**Required action**
For the word "Rendered", state how many lines of the data include it. Respond with the number only.

(Record extracts)

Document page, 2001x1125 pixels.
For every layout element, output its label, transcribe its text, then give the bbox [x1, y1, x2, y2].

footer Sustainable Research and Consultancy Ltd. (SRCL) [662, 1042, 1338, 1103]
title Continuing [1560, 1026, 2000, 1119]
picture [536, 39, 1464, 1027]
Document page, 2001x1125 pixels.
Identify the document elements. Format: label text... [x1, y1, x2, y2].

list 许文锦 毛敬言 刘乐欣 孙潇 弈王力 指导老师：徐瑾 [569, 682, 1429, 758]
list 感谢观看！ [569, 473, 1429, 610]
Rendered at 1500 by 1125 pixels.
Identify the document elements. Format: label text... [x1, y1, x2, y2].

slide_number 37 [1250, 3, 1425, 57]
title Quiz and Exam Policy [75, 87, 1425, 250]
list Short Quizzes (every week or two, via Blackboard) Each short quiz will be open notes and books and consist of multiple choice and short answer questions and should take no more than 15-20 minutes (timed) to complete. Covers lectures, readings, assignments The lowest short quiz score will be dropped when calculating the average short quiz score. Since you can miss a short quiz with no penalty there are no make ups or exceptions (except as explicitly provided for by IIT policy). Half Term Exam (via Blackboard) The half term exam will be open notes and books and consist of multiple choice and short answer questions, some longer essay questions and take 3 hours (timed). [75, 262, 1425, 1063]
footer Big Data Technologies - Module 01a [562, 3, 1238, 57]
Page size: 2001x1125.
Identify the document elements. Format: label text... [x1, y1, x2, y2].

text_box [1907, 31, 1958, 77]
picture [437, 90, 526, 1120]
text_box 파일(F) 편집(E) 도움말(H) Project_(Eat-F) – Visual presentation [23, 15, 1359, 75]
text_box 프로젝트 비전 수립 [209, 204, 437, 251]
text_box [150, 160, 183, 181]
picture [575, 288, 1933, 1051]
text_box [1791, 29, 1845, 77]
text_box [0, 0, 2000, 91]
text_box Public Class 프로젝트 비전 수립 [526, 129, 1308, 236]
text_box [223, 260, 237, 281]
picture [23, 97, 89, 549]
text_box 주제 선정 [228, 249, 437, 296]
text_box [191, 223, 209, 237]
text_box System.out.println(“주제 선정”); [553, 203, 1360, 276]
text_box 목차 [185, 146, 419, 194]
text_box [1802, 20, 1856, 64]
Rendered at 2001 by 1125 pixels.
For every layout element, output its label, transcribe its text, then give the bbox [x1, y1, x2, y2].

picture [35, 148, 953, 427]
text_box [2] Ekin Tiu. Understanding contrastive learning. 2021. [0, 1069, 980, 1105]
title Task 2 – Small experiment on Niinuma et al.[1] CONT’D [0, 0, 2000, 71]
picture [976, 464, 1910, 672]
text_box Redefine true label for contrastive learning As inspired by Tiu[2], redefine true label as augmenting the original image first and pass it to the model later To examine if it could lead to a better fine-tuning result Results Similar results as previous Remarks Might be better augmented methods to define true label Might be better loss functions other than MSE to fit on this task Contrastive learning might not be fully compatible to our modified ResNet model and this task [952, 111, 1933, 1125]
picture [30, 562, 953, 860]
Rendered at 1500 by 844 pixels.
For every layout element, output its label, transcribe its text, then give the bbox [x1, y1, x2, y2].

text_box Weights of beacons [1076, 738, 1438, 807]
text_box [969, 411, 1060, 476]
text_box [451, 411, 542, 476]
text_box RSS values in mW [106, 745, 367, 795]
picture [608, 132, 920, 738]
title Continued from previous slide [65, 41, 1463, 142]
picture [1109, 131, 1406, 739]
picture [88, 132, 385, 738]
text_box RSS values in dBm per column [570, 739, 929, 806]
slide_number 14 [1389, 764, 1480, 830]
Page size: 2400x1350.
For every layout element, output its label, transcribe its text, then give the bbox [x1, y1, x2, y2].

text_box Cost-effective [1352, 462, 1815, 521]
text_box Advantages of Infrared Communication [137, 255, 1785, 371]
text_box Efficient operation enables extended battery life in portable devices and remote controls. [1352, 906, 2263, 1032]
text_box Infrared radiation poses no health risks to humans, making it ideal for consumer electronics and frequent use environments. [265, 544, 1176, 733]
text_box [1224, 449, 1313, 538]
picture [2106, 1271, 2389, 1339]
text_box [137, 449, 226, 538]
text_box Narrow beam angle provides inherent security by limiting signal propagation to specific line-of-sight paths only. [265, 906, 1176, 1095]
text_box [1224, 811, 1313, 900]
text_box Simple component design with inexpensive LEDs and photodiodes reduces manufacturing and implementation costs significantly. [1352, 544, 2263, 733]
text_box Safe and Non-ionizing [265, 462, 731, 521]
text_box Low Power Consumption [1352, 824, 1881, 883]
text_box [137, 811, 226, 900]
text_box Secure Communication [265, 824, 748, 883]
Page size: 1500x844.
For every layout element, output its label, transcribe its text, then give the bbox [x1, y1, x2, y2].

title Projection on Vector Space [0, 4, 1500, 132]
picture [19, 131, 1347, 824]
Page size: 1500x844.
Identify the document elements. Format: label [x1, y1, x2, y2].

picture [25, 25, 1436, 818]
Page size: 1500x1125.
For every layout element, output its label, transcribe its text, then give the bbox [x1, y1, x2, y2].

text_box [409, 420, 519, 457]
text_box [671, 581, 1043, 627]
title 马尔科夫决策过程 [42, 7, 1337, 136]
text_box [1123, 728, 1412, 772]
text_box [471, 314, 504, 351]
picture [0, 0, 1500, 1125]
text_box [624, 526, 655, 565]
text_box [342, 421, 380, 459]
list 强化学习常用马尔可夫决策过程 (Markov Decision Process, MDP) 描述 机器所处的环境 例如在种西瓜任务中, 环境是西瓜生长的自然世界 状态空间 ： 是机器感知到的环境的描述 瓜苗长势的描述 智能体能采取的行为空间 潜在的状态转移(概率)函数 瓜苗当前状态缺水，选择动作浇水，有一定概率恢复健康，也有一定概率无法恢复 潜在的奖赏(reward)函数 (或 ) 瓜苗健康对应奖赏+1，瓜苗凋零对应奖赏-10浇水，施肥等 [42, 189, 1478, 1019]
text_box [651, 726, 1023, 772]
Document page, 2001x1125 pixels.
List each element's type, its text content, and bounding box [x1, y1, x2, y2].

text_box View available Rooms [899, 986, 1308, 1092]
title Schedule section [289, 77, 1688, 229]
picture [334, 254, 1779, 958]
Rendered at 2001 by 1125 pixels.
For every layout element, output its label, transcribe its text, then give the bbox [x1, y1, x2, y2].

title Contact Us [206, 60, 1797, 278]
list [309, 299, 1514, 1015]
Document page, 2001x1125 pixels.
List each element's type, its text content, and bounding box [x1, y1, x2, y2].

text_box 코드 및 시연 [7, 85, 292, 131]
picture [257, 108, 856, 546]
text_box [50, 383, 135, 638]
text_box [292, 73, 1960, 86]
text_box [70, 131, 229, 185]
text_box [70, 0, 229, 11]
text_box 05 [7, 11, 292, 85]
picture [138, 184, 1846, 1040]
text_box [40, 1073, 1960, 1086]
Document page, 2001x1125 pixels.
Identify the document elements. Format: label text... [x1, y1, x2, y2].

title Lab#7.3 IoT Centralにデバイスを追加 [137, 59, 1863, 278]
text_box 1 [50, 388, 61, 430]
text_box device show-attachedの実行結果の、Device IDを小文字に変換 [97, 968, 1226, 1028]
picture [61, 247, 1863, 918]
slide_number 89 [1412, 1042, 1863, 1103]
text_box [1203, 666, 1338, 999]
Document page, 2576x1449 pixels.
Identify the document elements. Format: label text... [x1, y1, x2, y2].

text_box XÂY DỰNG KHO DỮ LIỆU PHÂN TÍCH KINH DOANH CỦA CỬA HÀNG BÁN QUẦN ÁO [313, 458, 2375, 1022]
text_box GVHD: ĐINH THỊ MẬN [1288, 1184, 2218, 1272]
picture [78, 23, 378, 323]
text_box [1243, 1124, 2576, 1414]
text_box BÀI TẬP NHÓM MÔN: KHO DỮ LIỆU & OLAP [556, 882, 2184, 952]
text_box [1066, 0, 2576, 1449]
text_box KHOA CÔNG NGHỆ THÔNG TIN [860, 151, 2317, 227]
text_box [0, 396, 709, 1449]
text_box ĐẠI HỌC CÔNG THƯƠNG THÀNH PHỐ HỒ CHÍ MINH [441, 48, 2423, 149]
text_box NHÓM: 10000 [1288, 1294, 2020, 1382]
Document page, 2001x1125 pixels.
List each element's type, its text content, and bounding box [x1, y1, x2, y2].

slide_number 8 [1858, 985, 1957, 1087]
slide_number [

(End Record extracts)

**Solved problem**
4